::: INPUT DATA

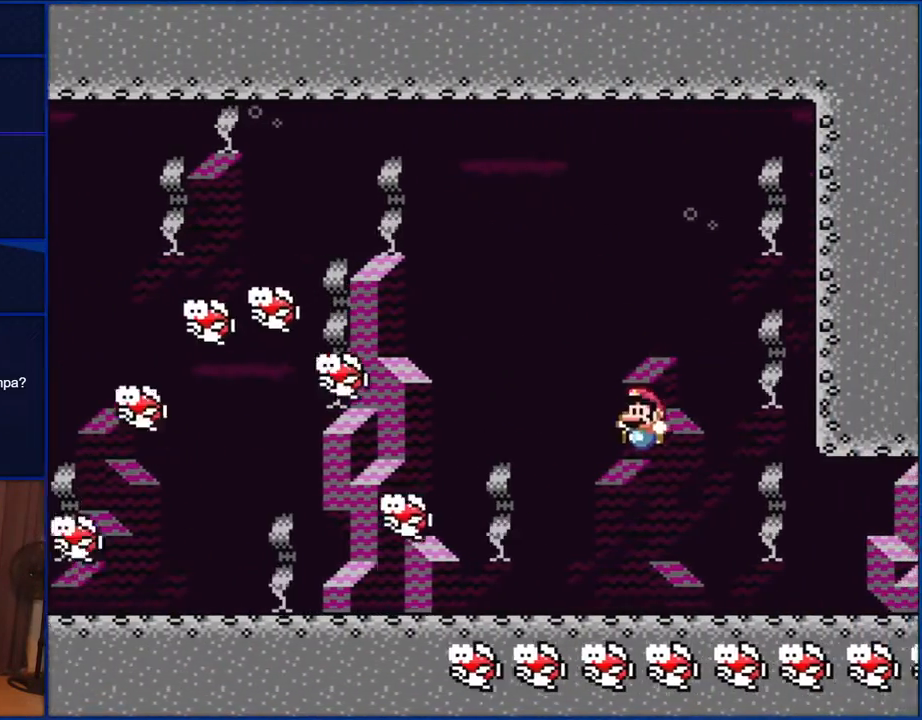
{"buttons": ["B", "Y", "DPAD_LEFT"], "events": [[17, "DPAD_LEFT", "down"], [417, "B", "down"]]}
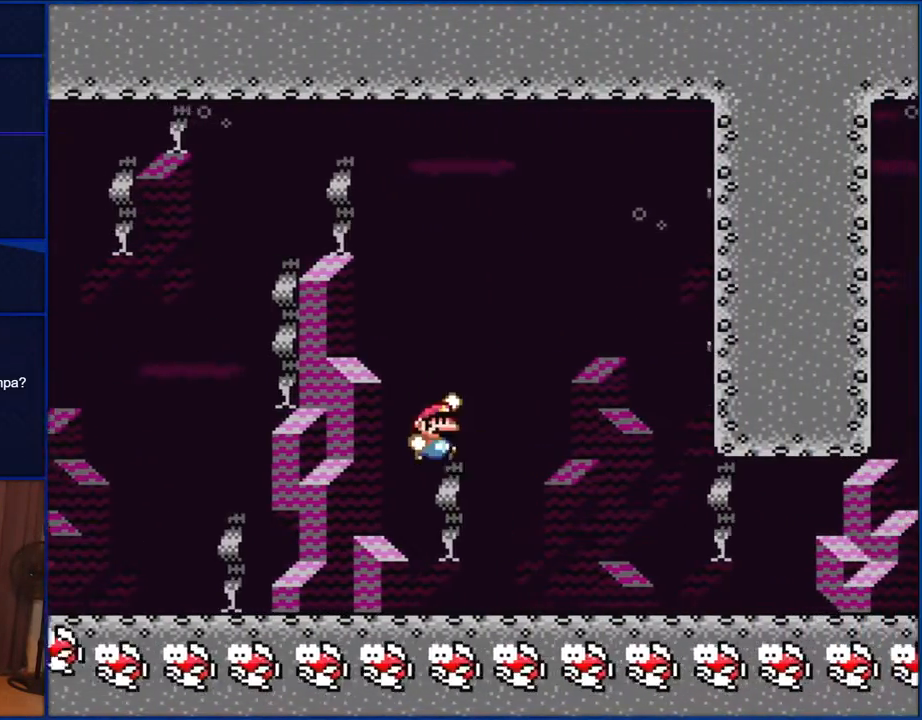
{"buttons": ["B", "Y", "DPAD_RIGHT"], "events": [[17, "DPAD_LEFT", "up"], [50, "DPAD_RIGHT", "down"]]}
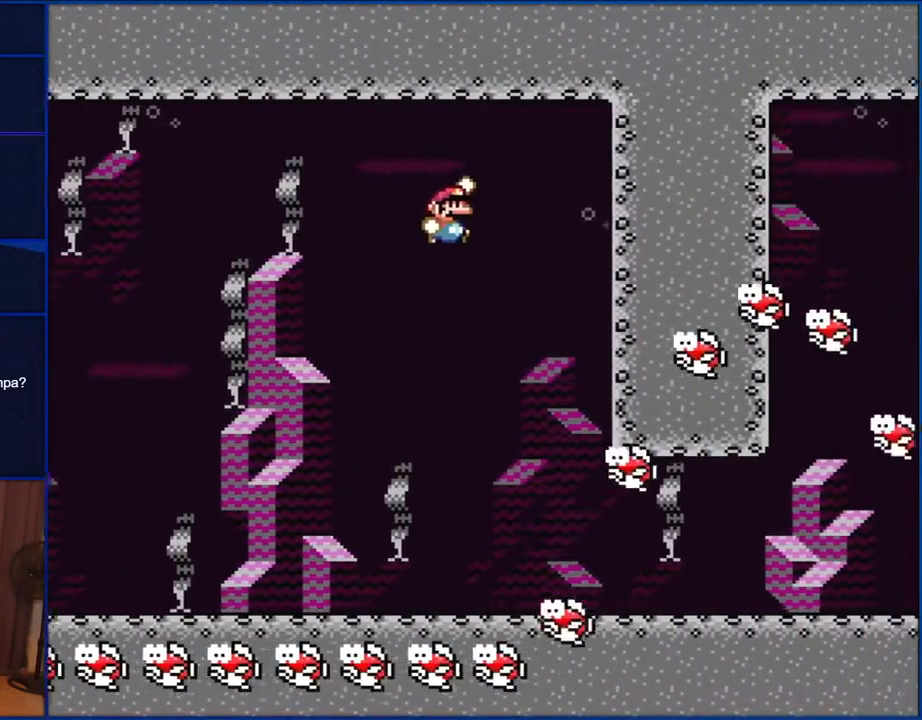
{"buttons": ["B", "Y"], "events": [[17, "DPAD_RIGHT", "up"]]}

::::::

→ **REQUIREMENT**:
Return the material as it stands. Leave out the pictures.

→ **SOLVED EXERCISE**:
{"buttons": ["B", "Y", "DPAD_LEFT"], "events": [[17, "DPAD_LEFT", "down"], [417, "B", "down"]]}
{"buttons": ["B", "Y", "DPAD_RIGHT"], "events": [[17, "DPAD_LEFT", "up"], [50, "DPAD_RIGHT", "down"]]}
{"buttons": ["B", "Y"], "events": [[17, "DPAD_RIGHT", "up"]]}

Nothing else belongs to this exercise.